In sum, the only test that provided a statistically significant finding was the one where the model was inappropriate for the data.
The authors didn’t register their protocols or even provide justification for a Poisson regression model in their preliminary paper. A description of how their sample size was determined was missing, as was a data availability statement — both are clear violations of the journal’s policy. The editorial office was kind enough to provide me with a personal link to the dataset, but it is still not public. They have continued to invite me to submit a formal letter to the Discussion Forum of their journal. They have not responded to questions about how this paper got through to publication without these required elements or what they plan on doing about it. No one is willing to admit fault, and the undeclared connection of several authors with current or past EHJ editorial board roles raises questions about special treatment.
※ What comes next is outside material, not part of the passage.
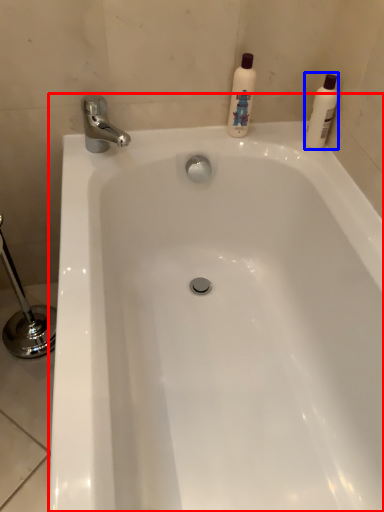
Question: Among these objects, which one is farthest to the camera, bathtub (highlighted by a red box) or cleaning product (highlighted by a blue box)?

Choices:
 (A) bathtub
 (B) cleaning product

Answer: (B)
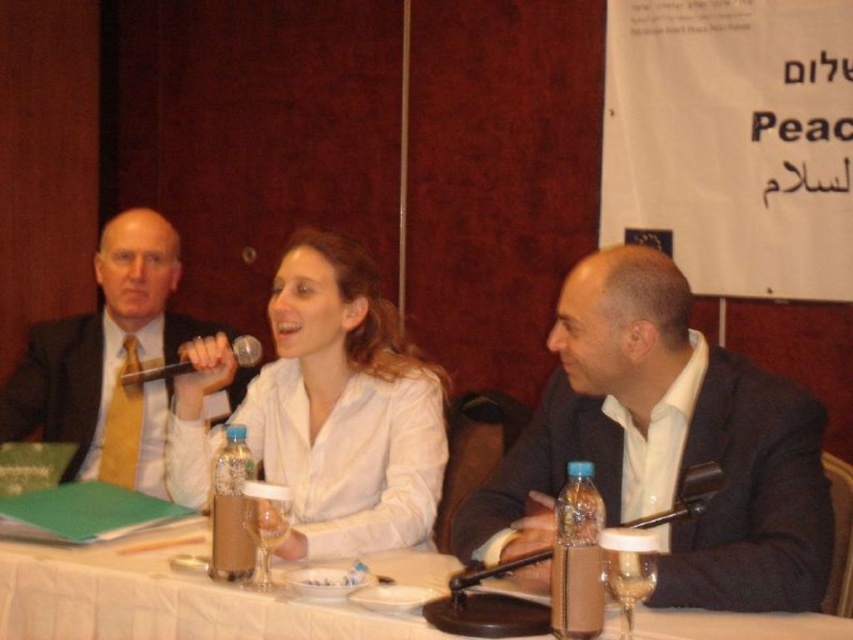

I stopped using Twitter recently because it began serving me inappropriate ads and senseless personal tweets. Elon Musk’s pronouncements on how he would change the service, if he became CEO, added to my decision. Social media companies wax and wane, and their influence in the lives of researchers can be ephemeral. In five years, a study on the citation benefit of Twitter may be heaped into the same bin as other fill-in-the-blank-leads-to-citations papers. But a tarnished reputation is deep and long-lasting. I hope the editors of EHJ understand what they are sacrificing with this paper.